Excerpts from a dataset
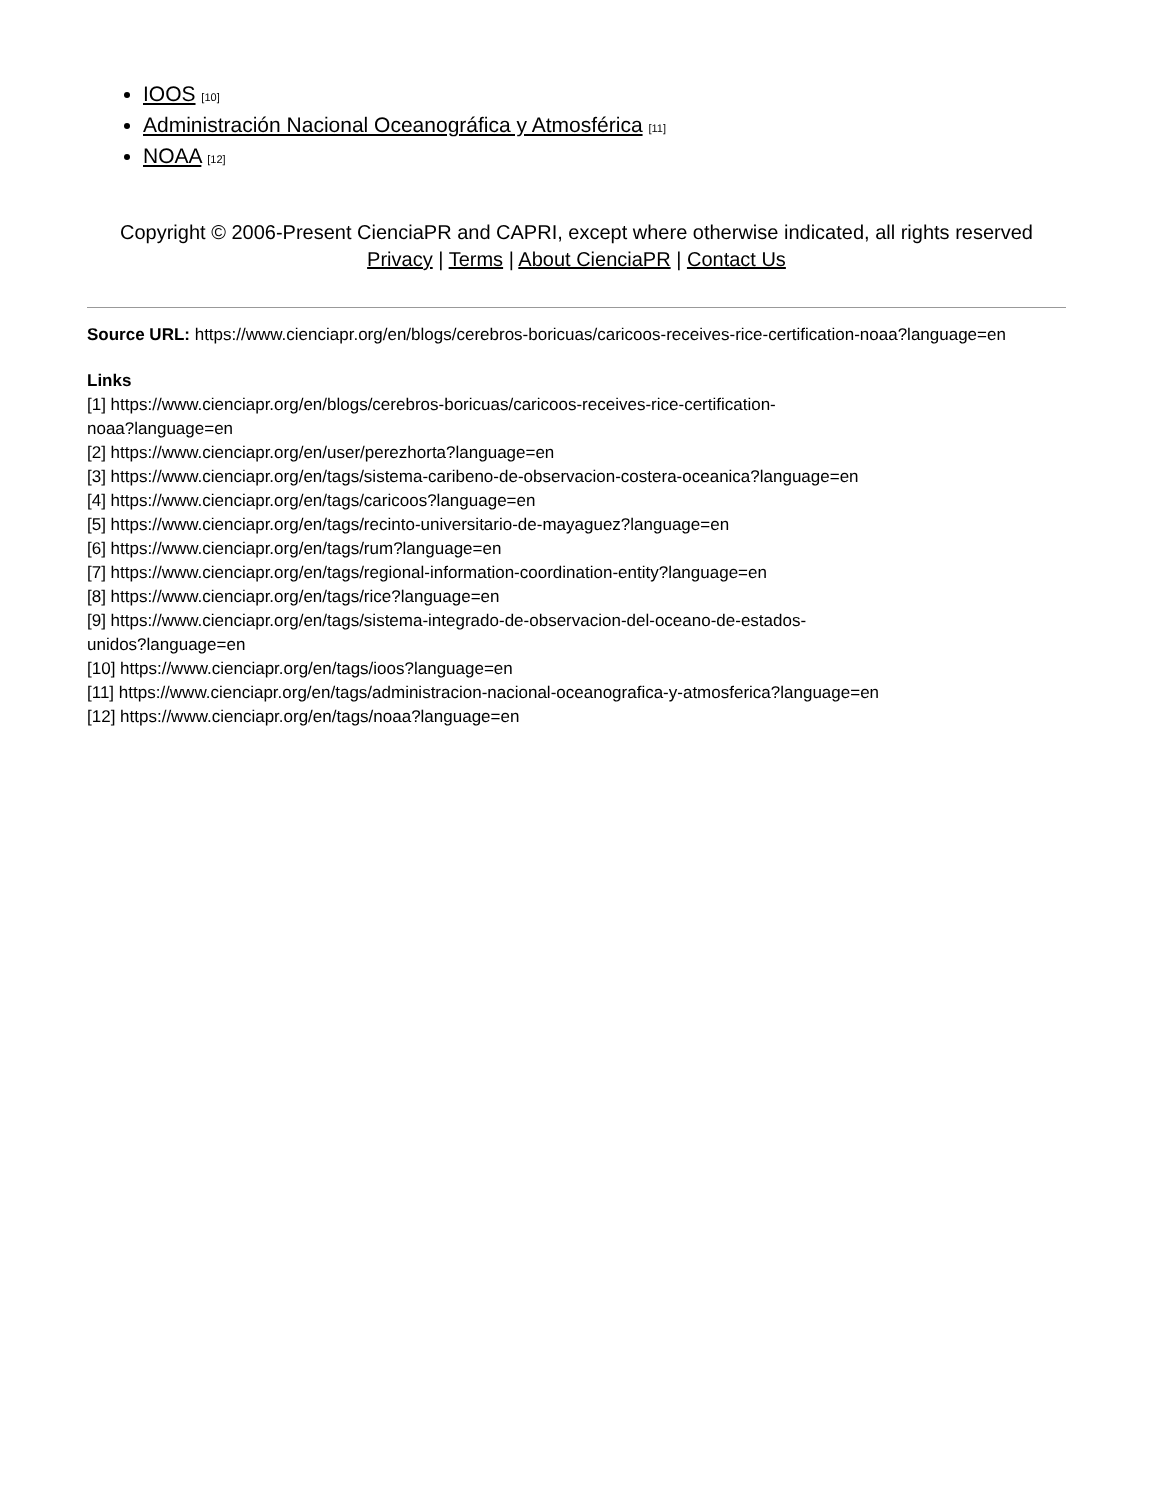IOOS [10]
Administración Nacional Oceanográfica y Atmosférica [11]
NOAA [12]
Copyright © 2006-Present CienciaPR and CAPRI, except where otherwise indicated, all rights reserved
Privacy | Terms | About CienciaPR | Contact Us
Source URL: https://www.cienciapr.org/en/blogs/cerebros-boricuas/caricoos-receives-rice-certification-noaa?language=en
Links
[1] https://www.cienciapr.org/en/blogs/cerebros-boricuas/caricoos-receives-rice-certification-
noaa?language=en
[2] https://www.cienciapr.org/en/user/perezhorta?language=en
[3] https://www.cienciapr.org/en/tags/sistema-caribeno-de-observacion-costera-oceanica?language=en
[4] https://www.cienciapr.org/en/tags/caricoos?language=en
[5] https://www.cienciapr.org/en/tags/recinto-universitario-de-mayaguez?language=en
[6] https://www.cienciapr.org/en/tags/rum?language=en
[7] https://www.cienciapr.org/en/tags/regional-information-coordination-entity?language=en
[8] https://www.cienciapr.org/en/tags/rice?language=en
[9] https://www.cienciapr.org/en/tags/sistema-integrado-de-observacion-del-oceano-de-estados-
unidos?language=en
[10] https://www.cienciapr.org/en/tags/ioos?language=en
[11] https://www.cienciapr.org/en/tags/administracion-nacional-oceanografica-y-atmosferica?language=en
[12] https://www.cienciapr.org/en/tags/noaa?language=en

...

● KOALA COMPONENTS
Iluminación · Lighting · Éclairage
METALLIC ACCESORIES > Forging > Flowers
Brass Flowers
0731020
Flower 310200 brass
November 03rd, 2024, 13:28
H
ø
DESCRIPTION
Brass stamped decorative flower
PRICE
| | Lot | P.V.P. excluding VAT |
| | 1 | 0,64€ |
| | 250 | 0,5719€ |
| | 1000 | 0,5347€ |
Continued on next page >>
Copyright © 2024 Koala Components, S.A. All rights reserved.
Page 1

...

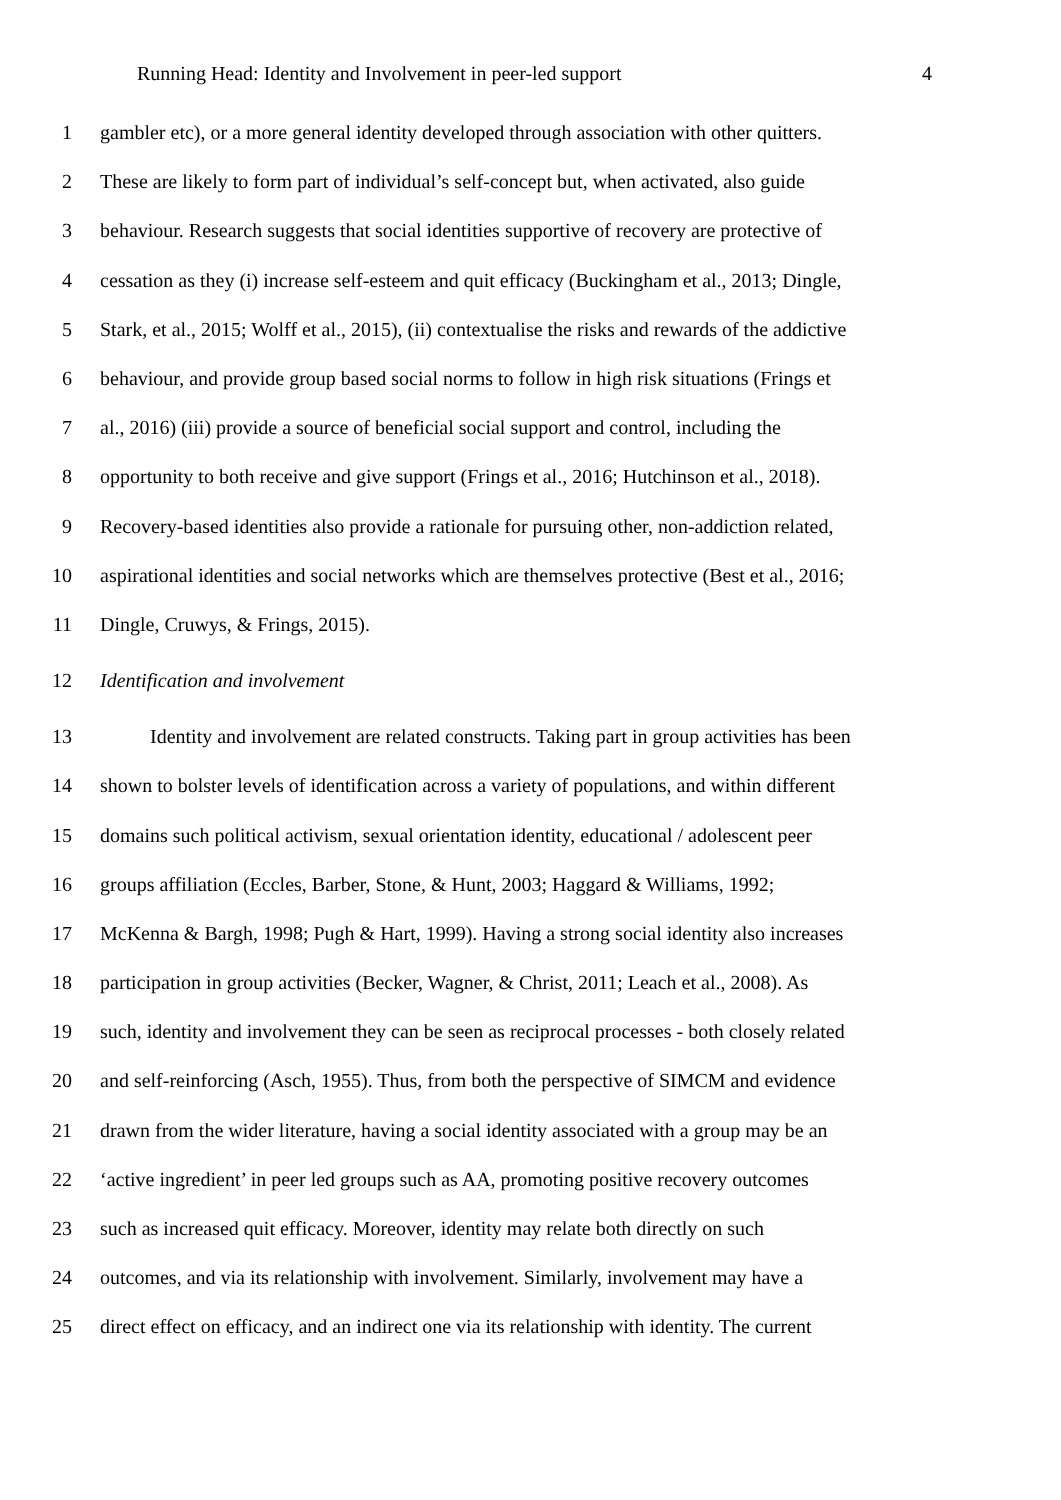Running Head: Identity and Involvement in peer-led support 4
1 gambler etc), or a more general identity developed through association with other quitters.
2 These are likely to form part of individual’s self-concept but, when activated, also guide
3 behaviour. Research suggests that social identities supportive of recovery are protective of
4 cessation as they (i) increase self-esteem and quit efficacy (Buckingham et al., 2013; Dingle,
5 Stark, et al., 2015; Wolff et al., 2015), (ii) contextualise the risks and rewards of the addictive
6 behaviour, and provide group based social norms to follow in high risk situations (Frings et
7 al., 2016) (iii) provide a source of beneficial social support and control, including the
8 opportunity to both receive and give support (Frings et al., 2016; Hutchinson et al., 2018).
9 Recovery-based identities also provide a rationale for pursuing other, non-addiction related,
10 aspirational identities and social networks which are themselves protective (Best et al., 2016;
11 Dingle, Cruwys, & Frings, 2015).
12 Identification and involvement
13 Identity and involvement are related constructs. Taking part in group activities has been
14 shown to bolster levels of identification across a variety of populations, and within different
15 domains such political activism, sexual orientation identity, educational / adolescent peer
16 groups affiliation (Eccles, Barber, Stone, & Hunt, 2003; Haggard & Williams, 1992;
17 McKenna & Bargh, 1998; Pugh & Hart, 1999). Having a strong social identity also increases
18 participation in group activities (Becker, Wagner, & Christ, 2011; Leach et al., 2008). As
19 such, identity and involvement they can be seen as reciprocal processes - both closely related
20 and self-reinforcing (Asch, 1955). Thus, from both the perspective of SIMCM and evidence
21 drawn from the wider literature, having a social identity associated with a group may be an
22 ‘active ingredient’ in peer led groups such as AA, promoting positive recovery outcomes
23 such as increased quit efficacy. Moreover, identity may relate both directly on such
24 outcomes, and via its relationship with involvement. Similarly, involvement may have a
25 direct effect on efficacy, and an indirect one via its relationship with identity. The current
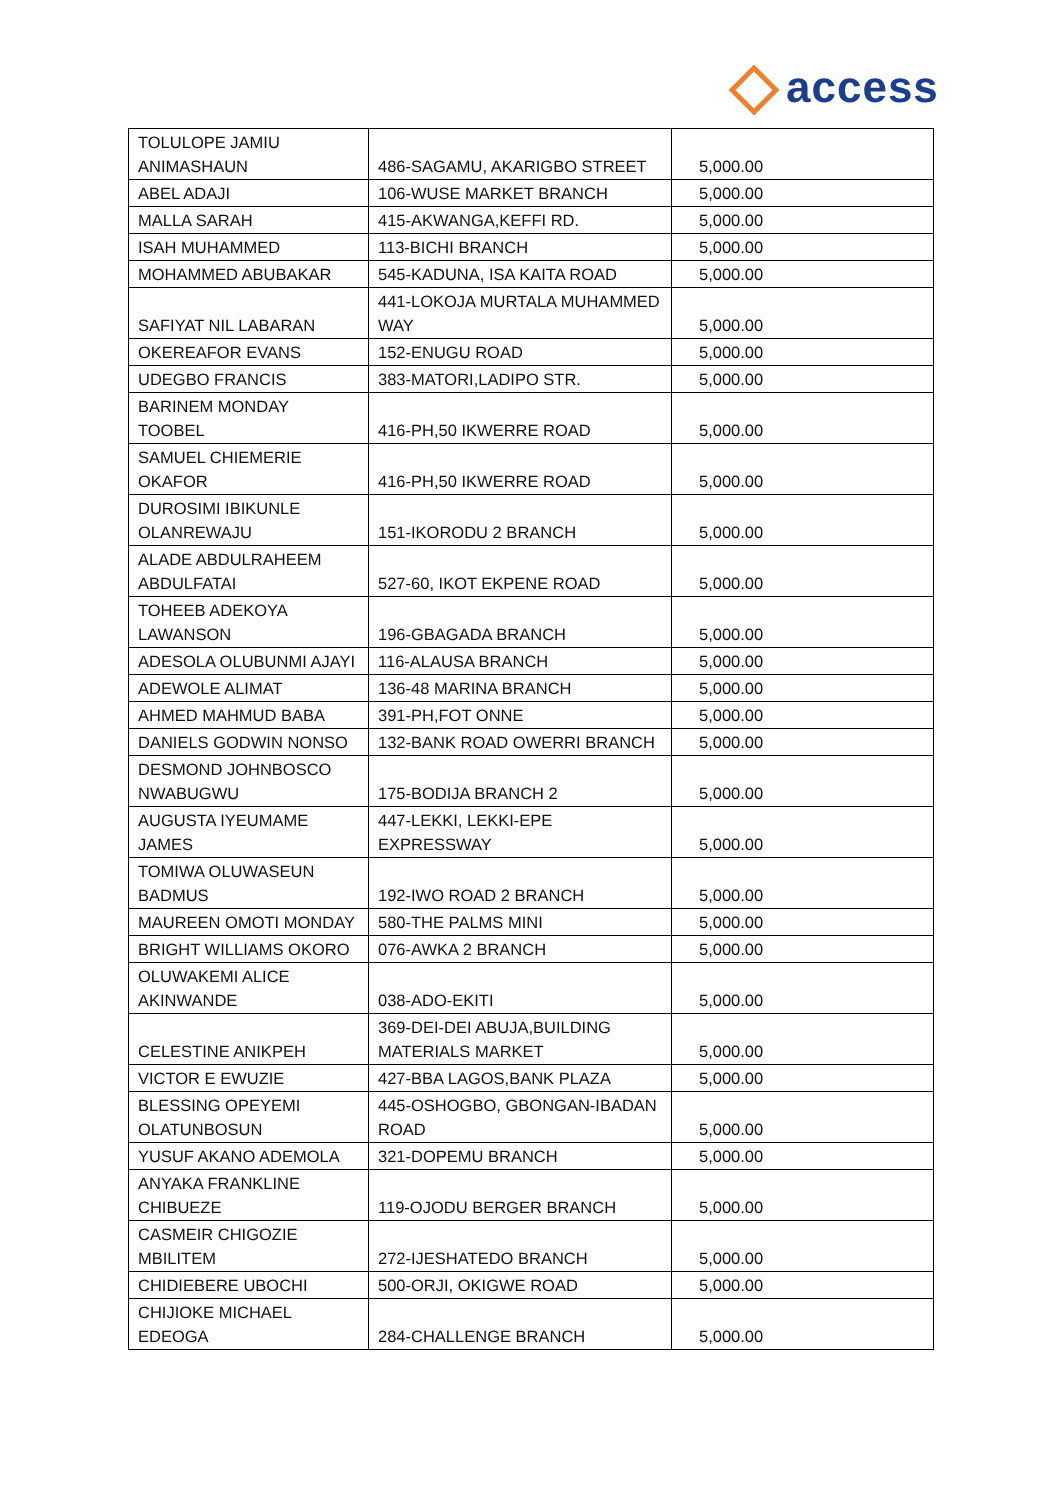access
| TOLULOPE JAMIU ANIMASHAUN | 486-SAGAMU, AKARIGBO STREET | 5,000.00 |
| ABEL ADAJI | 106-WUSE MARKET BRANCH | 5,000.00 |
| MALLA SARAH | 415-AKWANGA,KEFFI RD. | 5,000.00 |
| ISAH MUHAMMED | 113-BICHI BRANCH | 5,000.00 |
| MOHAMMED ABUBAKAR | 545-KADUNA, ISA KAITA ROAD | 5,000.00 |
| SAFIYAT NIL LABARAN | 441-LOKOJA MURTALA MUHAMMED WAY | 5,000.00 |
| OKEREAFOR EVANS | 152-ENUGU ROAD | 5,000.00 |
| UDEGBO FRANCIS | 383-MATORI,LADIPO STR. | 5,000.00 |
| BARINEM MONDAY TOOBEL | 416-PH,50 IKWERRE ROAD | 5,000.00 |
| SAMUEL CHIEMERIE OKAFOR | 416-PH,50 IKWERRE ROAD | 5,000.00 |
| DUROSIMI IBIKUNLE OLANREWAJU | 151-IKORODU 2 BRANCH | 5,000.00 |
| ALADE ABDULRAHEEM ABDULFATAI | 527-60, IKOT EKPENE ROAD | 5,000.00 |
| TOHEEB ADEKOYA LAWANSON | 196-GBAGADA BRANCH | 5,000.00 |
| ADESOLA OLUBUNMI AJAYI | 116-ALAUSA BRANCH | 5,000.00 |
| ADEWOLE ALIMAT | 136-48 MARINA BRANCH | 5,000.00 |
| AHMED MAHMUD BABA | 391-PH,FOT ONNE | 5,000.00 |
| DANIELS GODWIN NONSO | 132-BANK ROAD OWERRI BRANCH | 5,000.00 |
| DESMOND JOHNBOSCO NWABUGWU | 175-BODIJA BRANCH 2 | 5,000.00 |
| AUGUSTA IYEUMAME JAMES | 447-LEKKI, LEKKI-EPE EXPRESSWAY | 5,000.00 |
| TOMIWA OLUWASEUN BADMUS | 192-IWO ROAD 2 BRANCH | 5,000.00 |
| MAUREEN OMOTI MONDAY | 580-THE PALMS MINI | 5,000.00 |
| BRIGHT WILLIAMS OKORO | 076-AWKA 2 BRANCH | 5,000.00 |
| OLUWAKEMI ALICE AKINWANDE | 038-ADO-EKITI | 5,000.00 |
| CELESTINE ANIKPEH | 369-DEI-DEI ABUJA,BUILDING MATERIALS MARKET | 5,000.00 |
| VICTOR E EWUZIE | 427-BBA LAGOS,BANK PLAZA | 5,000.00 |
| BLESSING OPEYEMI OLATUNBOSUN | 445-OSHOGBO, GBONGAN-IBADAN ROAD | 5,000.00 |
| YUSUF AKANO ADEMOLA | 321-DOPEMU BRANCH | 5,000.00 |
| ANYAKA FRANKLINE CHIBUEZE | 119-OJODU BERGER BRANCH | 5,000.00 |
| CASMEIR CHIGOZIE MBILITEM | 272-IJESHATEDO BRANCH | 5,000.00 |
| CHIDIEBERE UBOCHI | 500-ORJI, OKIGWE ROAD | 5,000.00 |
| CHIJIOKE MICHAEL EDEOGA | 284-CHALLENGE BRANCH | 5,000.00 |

--- Your task ---
Every line above with the word "related" belongs in the answer, copied as written.

--- Solution for this problem ---
9 Recovery-based identities also provide a rationale for pursuing other, non-addiction related,
13 Identity and involvement are related constructs. Taking part in group activities has been
19 such, identity and involvement they can be seen as reciprocal processes - both closely related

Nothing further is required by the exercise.